Little things can not only intrigue but also enchant you. Like a leaflet advertising a Hyderabadi pearl exhibition at which you could buy a “pearl neckless”

Nobody wants to hear bad news on a good day. And today is supposed to be a good one, right? You’re waking up (late, I guarantee) to a happy new year blah blah, trying to ignore the fact that — to paraphrase Tom Wolfe — your head feels like an egg without a shell, just a membranous sac from which your yolk brain threatens to spill out at the slightest movement. (I’ve always found that image of a hung-over journalist from The Bonfire of the Vanities particularly evocative.)

So if you’re feeling less than chirpy this morning, weakly turning down requests to come jog around the block five times, do ten laps in the pool or listen to some thrash metal, maybe you should float on a lazy swell of happy thoughts. This is the time to tell you about something called The Positivity Weekly started by a blogger friend of mine. Contains only heart-warming stories, not a trace of negativity. I’ll send you a link if you promise not to gag — snigger, snigger. I’m afraid I simply cannot subscribe to a free and relentless flow of optimism. The world’s too grim for that. But I’ll do you a favour, though. Just this once, in my column, I’ll stay off the big issues (I’m being considerate, I don’t want your yolk to spill out), and bring up the most trivial ones. Which may not be so trivial after all.

It’s always the little things that delight, excite, annoy or surprise us. Let me tell you about what astonished me recently, and it’s not the futuristic developments in the sci-tech world, not 3-D printers printing designer food, or virtual currency, or any of that. I walked into my kitchen one morning and saw a cockroach sleeping on its back. As god is my witness I saw it with its legs up in the air, and obviously assuming it was dead I proceeded to scoop it up in a dustpan, but the moment it felt the broom it swiftly flipped itself over and scurried away behind the gas cylinder. A roach that sleeps on its back. Who’d have thunk it? Please note that I also carefully examined the floor for ants, because the determined little soldiers have sometimes been known to surround a large, live insect and immobilise it like Gulliver tied down by the Lilliputians. But no, no ants were in sight.

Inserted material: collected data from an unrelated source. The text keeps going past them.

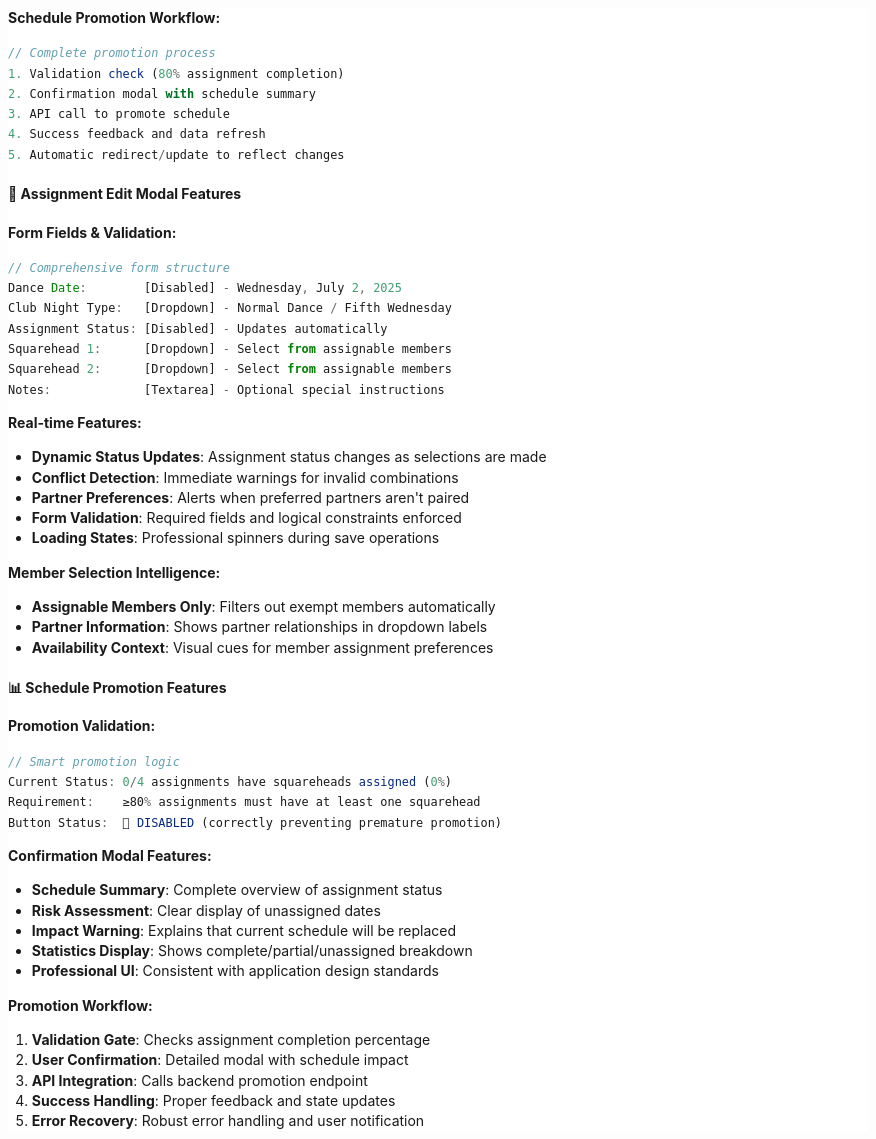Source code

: **Schedule Promotion Workflow:**
```javascript
// Complete promotion process
1. Validation check (80% assignment completion)
2. Confirmation modal with schedule summary
3. API call to promote schedule
4. Success feedback and data refresh
5. Automatic redirect/update to reflect changes
```

#### **🎯 Assignment Edit Modal Features**

**Form Fields & Validation:**
```javascript
// Comprehensive form structure
Dance Date:        [Disabled] - Wednesday, July 2, 2025
Club Night Type:   [Dropdown] - Normal Dance / Fifth Wednesday  
Assignment Status: [Disabled] - Updates automatically
Squarehead 1:      [Dropdown] - Select from assignable members
Squarehead 2:      [Dropdown] - Select from assignable members  
Notes:             [Textarea] - Optional special instructions
```

**Real-time Features:**
- **Dynamic Status Updates**: Assignment status changes as selections are made
- **Conflict Detection**: Immediate warnings for invalid combinations
- **Partner Preferences**: Alerts when preferred partners aren't paired
- **Form Validation**: Required fields and logical constraints enforced
- **Loading States**: Professional spinners during save operations

**Member Selection Intelligence:**
- **Assignable Members Only**: Filters out exempt members automatically
- **Partner Information**: Shows partner relationships in dropdown labels
- **Availability Context**: Visual cues for member assignment preferences

#### **📊 Schedule Promotion Features**

**Promotion Validation:**
```javascript
// Smart promotion logic
Current Status: 0/4 assignments have squareheads assigned (0%)
Requirement:    ≥80% assignments must have at least one squarehead
Button Status:  🔴 DISABLED (correctly preventing premature promotion)
```

**Confirmation Modal Features:**
- **Schedule Summary**: Complete overview of assignment status
- **Risk Assessment**: Clear display of unassigned dates
- **Impact Warning**: Explains that current schedule will be replaced
- **Statistics Display**: Shows complete/partial/unassigned breakdown
- **Professional UI**: Consistent with application design standards

**Promotion Workflow:**
1. **Validation Gate**: Checks assignment completion percentage
2. **User Confirmation**: Detailed modal with schedule impact
3. **API Integration**: Calls backend promotion endpoint
4. **Success Handling**: Proper feedback and state updates
5. **Error Recovery**: Robust error handling and user notification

Little things can not only intrigue but also enchant you. Like a leaflet advertising a Hyderabadi pearl exhibition at which you could buy a “pearl neckless” (how to wear a necklace if you don’t have a neck?). Like two coloured capsicums, one red one yellow, of the same size, sitting side by side in a glow of waxy perfection. Like a South African cricketer named Philander (I’ll bet he wouldn’t have got teased in school as much as De Kock did).

Little things can aggravate you, too. For instance, I was deeply aggravated when I read this sentence in this very supplement (the parentheses contain my reactions while I was doing so). “As the Bard said, all the world’s a stage [you’ve got it right so far] and the people are all actors [he didn’t say that, you prize ass!].” The irritation I felt was the stone-in-the-shoe sort. Forget a stone, even a tiny piece of grit in your slipper seems like a rock between your toes or beneath your arch and you simply can’t walk another inch without stopping and prising it out.

Now let me come to little things that are not as trivial as they sound. A cold. A grazed elbow. A cut on the finger. I can hear you scoffing at me already. When there are people with splitting headaches, fractured legs, cancer, paralysis, do you dare whine, “Pity me, I’ve nicked my finger”? Or “I can’t come to work, I’ve got a cold”? It’s a weak-kneed, spineless, megaflop of a complaint. And that’s what makes it doubly frustrating. The sniffling, the sneezing, the heavy head, the listlessness — you feel ashamed to talk about it because it’s “just a cold” but you’re feeling so wretched that you want someone to slice your head off, place it carefully on the bedside table, and pour a steady stream of green tea into your torso via a tube through your gullet until the head is repaired and ready to be refitted.

A bruise is more painful, somehow, than a cut. As for a careless knife that barely touches your forefinger and causes a trickle of blood, it impedes your smallest movement or gesture. And by the way — I can vouch for this — it’s twice as painful if it’s on the back of your finger instead of the fleshy part. So you wince and say “ouch” and the onlooker snaps, “Oh, don’t be so childish.” You stick a plaster on it but it inhibits healing and when you remove it the skin is pale and wrinkled. If you keep the cut exposed, however, there’s the exquisite agony of a strand of hair getting caught in open flesh...

But you don’t want to hear about pain on a gay day. I’ll leave you with a bit of fun. Sign on back of lorry: Phir Milen Gay. See you once again, and you’d better be gay when I do.